KUTIPAN TEKS →
========================================================================

[tahun baru, kantor baru] “Pak, Ciawi, Pak?”

Tulisan sebelumnya:
Rabbit and Turtle

Gue dijanjiin sebelumnya akan dianter ke Ciawi naik mobil operasional.Tapi ternyata sepagi itu belum ada seorangpun dari bagian umum yang bisa memberikan kejelasan mobil yang mau nganter gue tepatnya ada di mana, siapa sopirnya, apa nomor mobilnya, etc.

Berhubung masih anak baru, gue masih belum tau alternatifnya harus nanya sama siapa lagi selain ke bagian umum. Akhirnya gue nanya sama Usman, staff bagian fotokopi. Usman berbaik hati nelepon ke carpool, dan kembali dengan kabar “Pak nama supir yang mau nganter bapak adalah si anu, bapak tinggal panggil aja di carcall.”

Maka turunlah gue balik ke lobby, masih dengan 40 biji rabbit dan turtle, plus barang2 gue. Minta carcall sama pak satpam yang menatap penuh tanda tanya ke arah barang2 bawaan gue, terus gue nunggu di pintu depan. Lima menit, sepuluh menit guenunggu, belum ada tanda-tanda mobil operasional lewat.

Udah abis sebatang gudang garam, lewatlah sebuah mobil kijang. Dengan penuh percaya diri gue langsung nyegat tu mobil sambil nunjukin ID card gue persis agen FBI di film.

“Ke Ciawi kita ya Pak?” kata gue waktu si pengendara Kijang buka kaca. Orangnya menatap bingung dan gue langsung sadar, kayaknya salah deh. Ternyata dia tamu gedung, dan dengan tampang sedikit tersinggung disangka sopir dia jalan lagi.

Makanya lain kali jangan sembarangan buka-buka kaca, pak!

========================================================================

CATATAN →
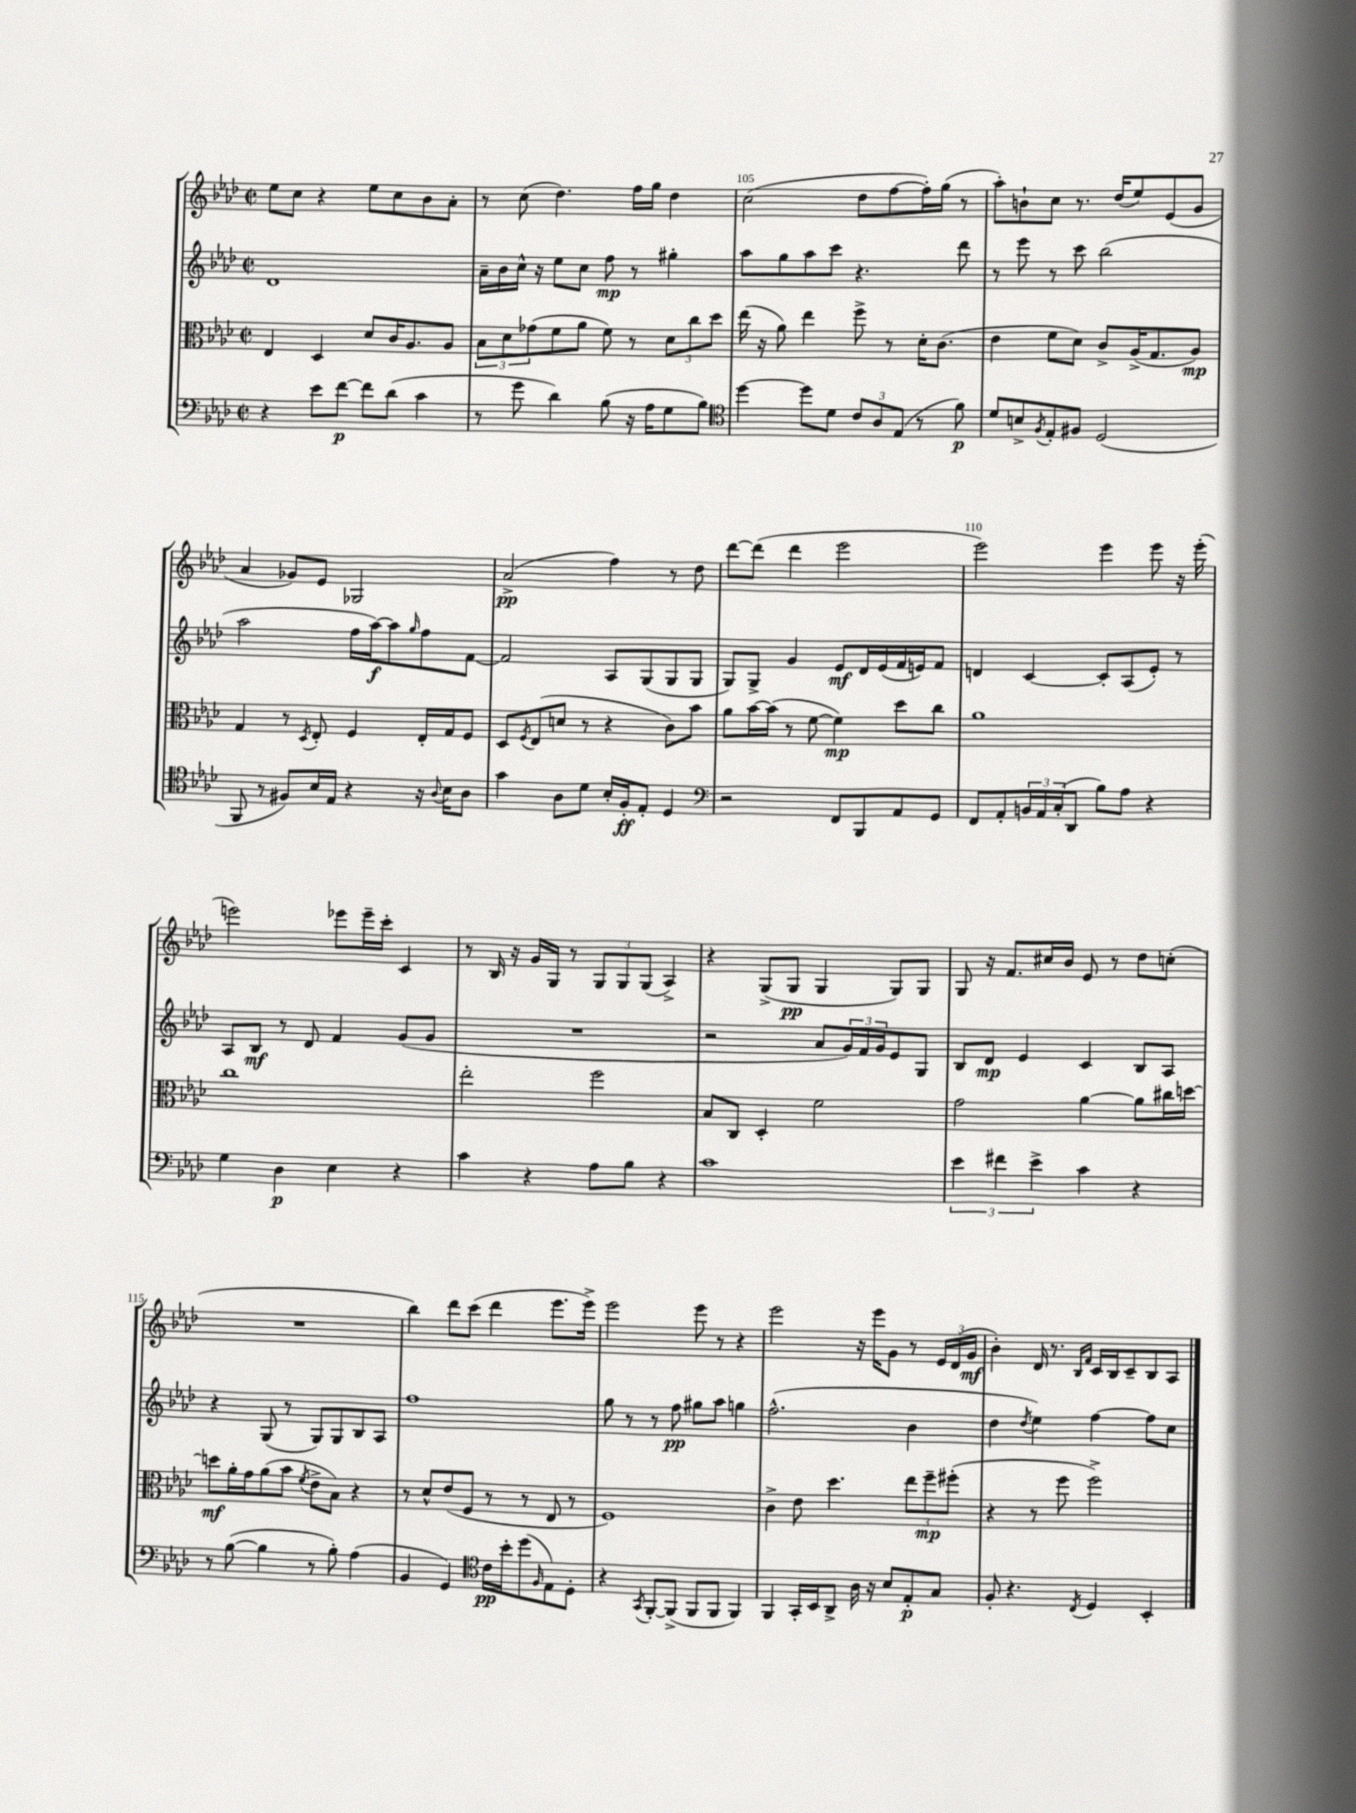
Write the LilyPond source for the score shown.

<<
\new StaffGroup <<
\new Staff = "s0" {
    \clef treble \key aes \major \defaultTimeSignature \time 2/2
    ees''8 c''8 r4 ees''8 c''8 bes'8 aes'8-. |
    r8 c''8( des''4.) f''16 g''16 des''4 |
    c''2( des''8 f''8~ f''16-.) g''16( r8 |
    aes''8-.) b'8-! c''8 r8. des''16( ees''8) ees'8( g'8 |
    aes'4 ges'8) ees'8 ges2 |
    aes'2->\pp( f''4) r8 des''8 |
    des'''8~ des'''8( des'''4 ees'''2 |
    ees'''2) ees'''4 ees'''8 r16 ees'''16-.( |
    e'''2) ees'''8 ees'''16-- c'''16-. c'4 |
    r8 bes16 r16 g'16 g16 r8 \tuplet 3/2 { g8 g8 g8( } aes4->) |
    r4 g8->( g8\pp g4 g8) g8 |
    g8 r16 f'8. cis''16 bes'16 ees'8 r8 des''8 c''8-.( |
    R1 |
    bes''4) des'''8 c'''8( des'''4 ees'''8. ees'''16->) |
    ees'''2 ees'''8 r8 r4 |
    ees'''2 r16 ees'''16 g'8 r8 \tuplet 3/2 { ees'16 des'16( g'16\mf } |
    bes'4-.) des'16 r8. \grace { bes16 f'16 } c'16 bes16 c'8-- bes8 aes8 \bar "|." |
}
\new Staff = "s1" {
    \clef treble \key aes \major \defaultTimeSignature \time 2/2
    des'1 |
    aes'16-- bes'16 c''16-^ r16 ees''8 c''8 f''8\mp r8 gis''4-. |
    aes''8 g''8 aes''8 c'''8 r4. des'''8 |
    r8 ees'''8 r8 c'''8 bes''2( |
    aes''2 f''16 aes''16~\f) aes''8 \grace { g''16 } f''8 f'8~ |
    f'2 aes8 g8( g8 g8 |
    g8) g8-> g'4 ees'8\mf des'16 ees'16( f'16 e'16) f'8 |
    d'4 c'4~ c'8-. aes8( ees'8-.) r8 |
    aes8 bes8\mf r8 des'8 f'4 g'8( g'8 |
    R1 |
    r2 aes'8 \tuplet 3/2 { g'16) f'16 g'16 } ees'8 g8 |
    bes8 des'8\mp ees'4 c'4 bes8 aes8 |
    r4 g8( r8 g8) g8 bes8 aes8 |
    f''1 |
    g''8 r8 r8 f''8\pp gis''8 aes''8 g''4 |
    f''2.-^( bes'4 |
    des''4 \acciaccatura { des''8 } ees''4) f''4~ f''8 c''8 \bar "|." |
}
\new Staff = "s2" {
    \clef alto \key aes \major \defaultTimeSignature \time 2/2
    ees4 des4 des'8 c'16 aes8. aes8 |
    \tuplet 3/2 { bes8 des'8 ges'8( } f'8 aes'8 f'8) r8 \tuplet 3/2 { des'8 c''8 des''8 } |
    ees''16( r16 aes'8) ees''4 f''8-> r8 des'16-. c'8.( |
    ees'4 f'8 des'8) c'8-> aes16->( g8. aes8\mp) |
    g4 r8 \acciaccatura { des8 } ees8-. f4 ees16-. g16 f8 |
    des8 \acciaccatura { f8 } ees8( d'8 r8 r4 c'8) bes'8 |
    aes'8 bes'16~ bes'16( r8 f'8~ f'4\mp) des''8 c''8 |
    aes'1 |
    c''1 |
    ees''2-. f''2 |
    bes8 c8 des4-. f'2 |
    g'2 aes'4~ aes'8 cis''16 d''16~ |
    d''8\mf aes'16-. g'16 aes'8( bes'8 \acciaccatura { f'8 } ees'8-> bes8) r4 |
    r8 des'8-^ ees'8( f8 r8 r8 ees8 r8 |
    f1) |
    c'4-> ees'8 des''4. \tuplet 3/2 { ees''8 f''8--\mp fis''8-.( } |
    r4 r8 f''8 f''2->) \bar "|." |
}
\new Staff = "s3" {
    \clef bass \key aes \major \defaultTimeSignature \time 2/2
    r4 ees'8 f'8~\p f'8 des'8( c'4 |
    r8 g'8 des'4) bes8( r16 aes16 g8 bes8) |
    \clef tenor des''4~ des''8 des'8 \tuplet 3/2 { c'8 aes8 ees8( } r8 f'8\p) |
    des'8 b8-> \acciaccatura { f8 } ees8-. fis8 des2( |
    f,8 r8 fis8) bes16 ees16 r4 r16 \appoggiatura { aes8 } bes16 aes8 |
    g'4 aes8 des'8 bes16-. f16-.\ff ees8-. des4 |
    \clef bass r2 f,8 bes,,8 aes,8 g,8 |
    f,8 aes,8-. \tuplet 3/2 { b,16 aes,16 c16-.( } des,8 bes8) aes8 r4 |
    g4 des4\p ees4 r4 |
    c'4 r4 aes8 bes8 r4 |
    c'1 |
    \tuplet 3/2 { ees'4 fis'4 ees'4-> } c'4 r4 |
    r8 bes8~( bes4 r8 bes8-.) aes4( |
    bes,4 g,4) \clef tenor c'16\pp bes'16-. des''8( \grace { f16 } ees8) des8-. |
    r4 \acciaccatura { g,8 } f,8~-. f,8->( f,8 f,8 f,4) |
    f,4 g,16-. bes,16 aes,8-> aes16 r16 bes8 ees8-.\p g8 |
    f8-. r4. \acciaccatura { c8 } des4 bes,4-. \bar "|." |
}
>>
>>
\layout { \context { \Score currentBarNumber = #103 \override BarNumber.break-visibility = ##(#f #t #t) barNumberVisibility = #(every-nth-bar-number-visible 5) } }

========================================================================

SOAL LATIHAN →
1. Salin tanpa perubahan bagian cerita tentang perjalanan ke Ciawi, mulai dari "Maka turunlah gue" sampai dengan "dia jalan lagi.".
2. Tentukan apakah pernyataan berikut sesuai dengan cerita tentang perjalanan ke Ciawi, lalu kutip kata-kata dalam cerita yang menjadi dasarnya: (a) Usman bekerja sebagai staf bagian fotokopi. (b) Penulis membawa 50 biji rabbit dan turtle ke lobby. (c) Pengendara Kijang yang dicegat penulis ternyata sopir mobil operasional.
3. Teruskan cerita tentang perjalanan ke Ciawi mulai setelah kalimat terakhir yang tertera.

JAWABAN YANG DIHARAPKAN →
1.
Maka turunlah gue balik ke lobby, masih dengan 40 biji rabbit dan turtle, plus barang2 gue. Minta carcall sama pak satpam yang menatap penuh tanda tanya ke arah barang2 bawaan gue, terus gue nunggu di pintu depan. Lima menit, sepuluh menit guenunggu, belum ada tanda-tanda mobil operasional lewat.

Udah abis sebatang gudang garam, lewatlah sebuah mobil kijang. Dengan penuh percaya diri gue langsung nyegat tu mobil sambil nunjukin ID card gue persis agen FBI di film.

“Ke Ciawi kita ya Pak?” kata gue waktu si pengendara Kijang buka kaca. Orangnya menatap bingung dan gue langsung sadar, kayaknya salah deh. Ternyata dia tamu gedung, dan dengan tampang sedikit tersinggung disangka sopir dia jalan lagi.

2.
(a) Ya: "Akhirnya gue nanya sama Usman, staff bagian fotokopi."
(b) Tidak: "masih dengan 40 biji rabbit dan turtle, plus barang2 gue."
(c) Tidak: "Ternyata dia tamu gedung, dan dengan tampang sedikit tersinggung disangka sopir dia jalan lagi."

3.
Nunggu lagi sampe abis gudang garam ke dua, dan akhirnya gue putus asa. Naik lagi ke lt 18 masih dengan 40 biji boneka rabbit dan turtle. Masih cuma ada Usman doang. Nunggu sampe jam ½ 9 saat orang2 udah pada dateng, baru deh jelas nasib gue akan naik mobil yang mana. Ternyata mobil yang dicadangkan buat ngangkut gue sama sekali bukan disopiri oleh pak anu
yang tadi ditanyain Usman, dan udah keburu dipake divisi lain karena sopirnya putus ada kelamaan nunggu carcall dari gue. Yang mana guenya juga udah bercokol dari pagi, nungguin dia bersama 40 boneka yang lucu menggemaskan ini ke Ciawi. Ironis.

Hampir menjelang makan siang, baru gue nyampe ke Ciawi. Dan kotak-kotak dari Mata roduction belum juga dateng. Baru datengnya setelah makan siang, dan tau nggak… bahan kotaknya nggak sama gitu. Dari 40 kotak yang dia bawa, cuma sekitar 10 biji yang beneran pake karton keras,itupun nggak setebel yang dijanjikan. Sisanya pake karton tipis seperti bungkus martabak atau empek-empek. Dan “stiker yang tinggalditempel” yang kemarin digembar-gemborkan itu ternyata cuma print-out yang ditempel secara asal-asalan, baru dateng aja udah ada yang copot beberapa.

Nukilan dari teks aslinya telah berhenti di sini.